The EPA has scheduled public meetings about updating its classification of the carcinogenic potential (no mention of endocrine disruption) of glyphosate for October 18th to 21st in Washington DC.
2002 was the first time the US Geologic Survey looked for glyphosate and its biologically active breakdown product AMPA in streams. Glyphosate was found in 36% of streams tested and AMPA was found in 69%. But this is not our only exposure to this herbicide. It is everywhere.
Tests in 2014 by scientists from Boston University and Abraxis labs found that 45% of samples of organic honey and 62% of conventional honey had glyphosate. Glyphosate isn’t used on beehives or honey. It gets into honey because bees forage in areas where it has been used.
An article in the Huffington Post by Carey Gillam reveals that the FDA was pressured into testing food for glyphosate this year.
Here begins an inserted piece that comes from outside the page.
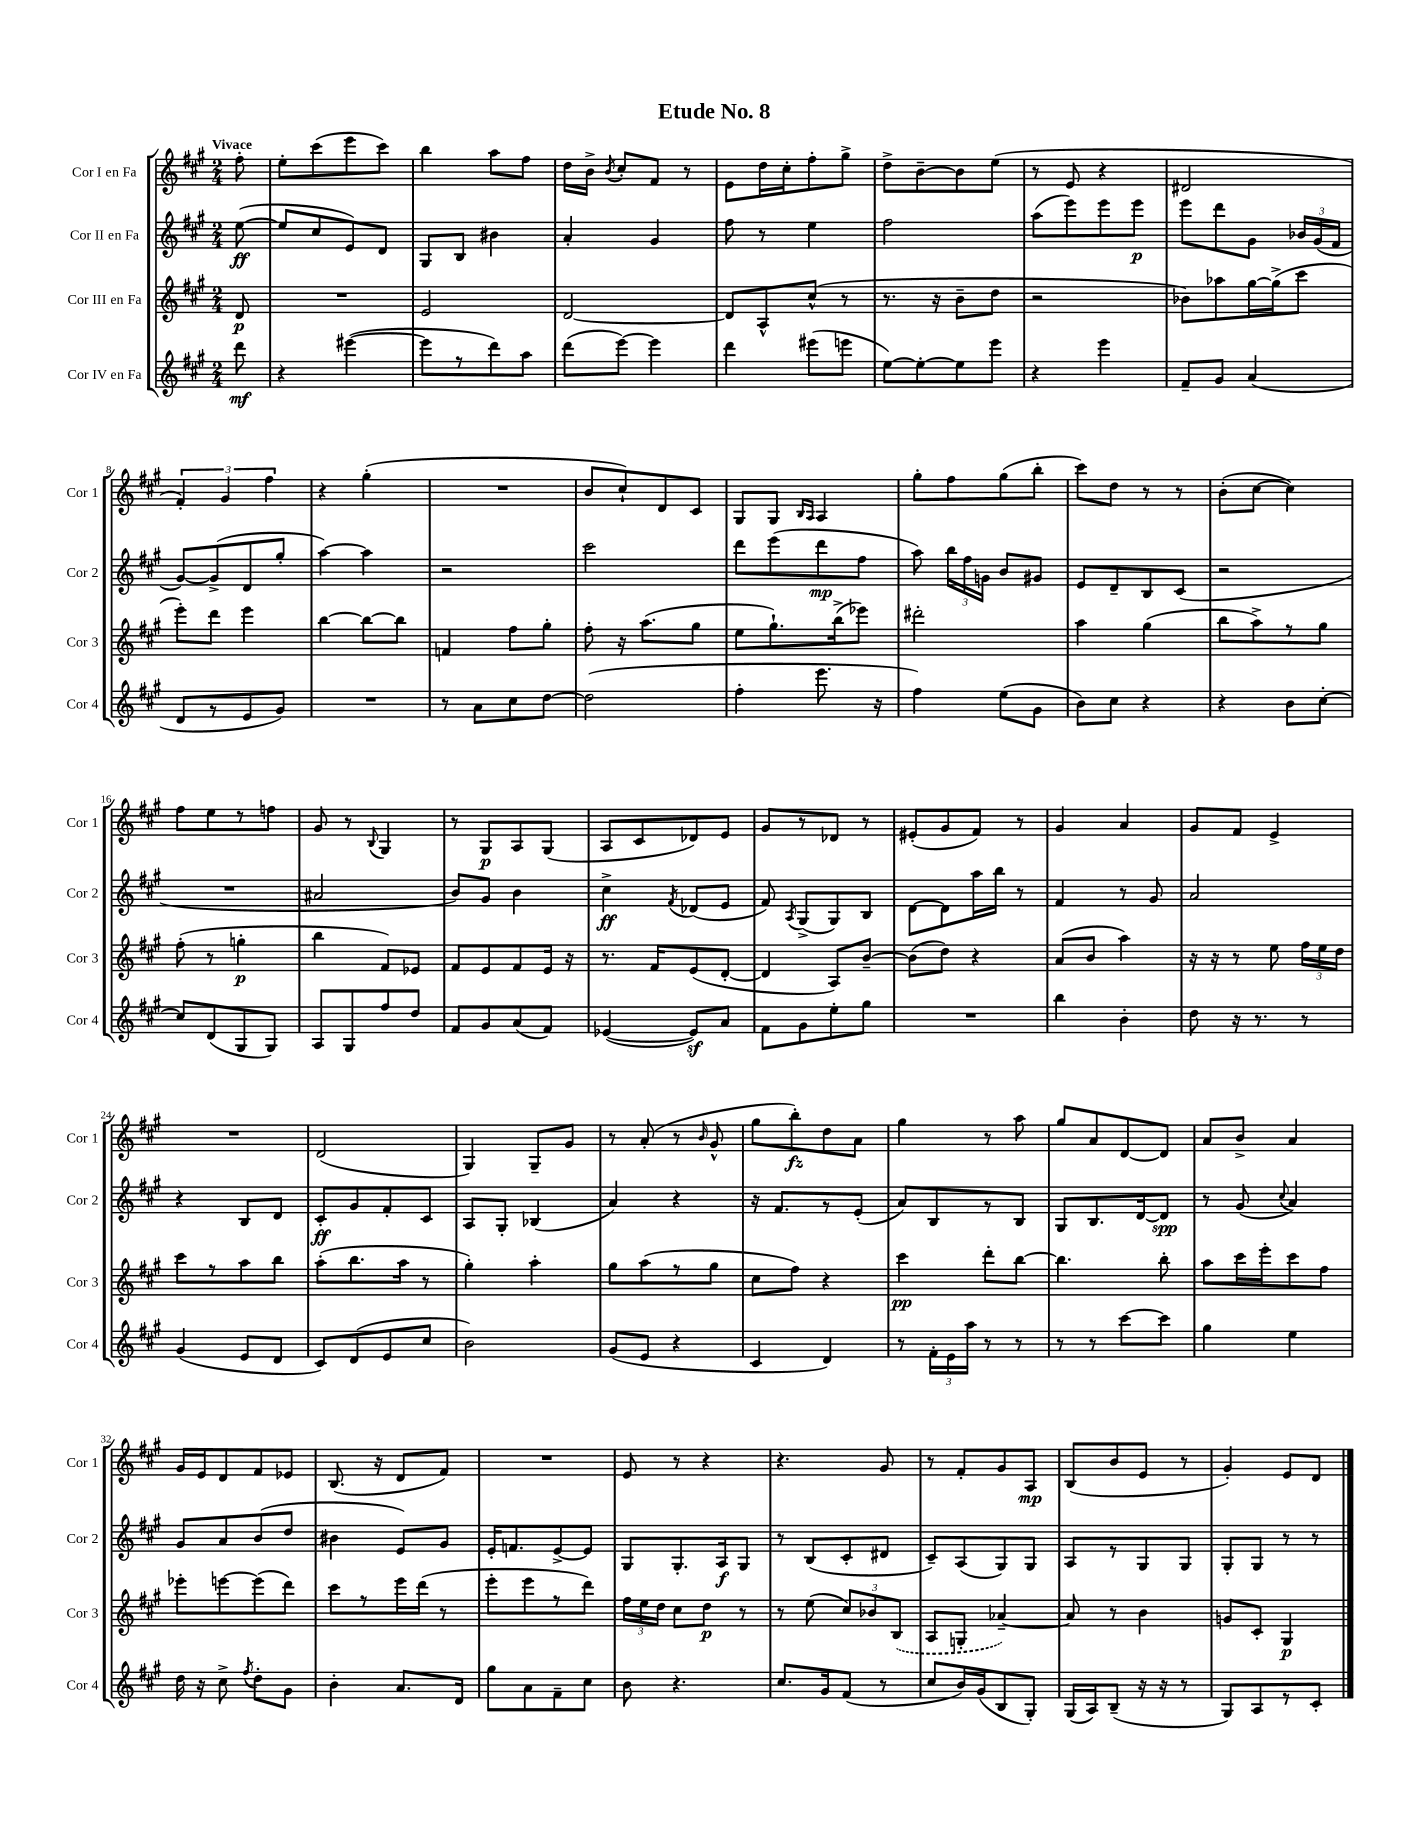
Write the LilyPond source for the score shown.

He showed emails that it has had trouble locating honey without glyphosate that is introduced by the bees, not the bee keepers. He said both the FDA and USDA have found glyphosate widely distributed in basic foods and even processed foods.
It is not just bees. Studies in Germany found glyphosate in the blood of most people tested.
While the EPA has not come to a final decision on the classification of glyphosate, in a paper they released September 12th they said they do not believe glyphosate is carcinogenic in amounts that people are exposed to. This position differs from the International Agency for Research on Cancer and considers it a probable carcinogen.
While industry can affect regulation, we can all use common sense in our backyards and stop using glyphosate and other synthetic chemicals that we know can harm us, especially because there are other good choices.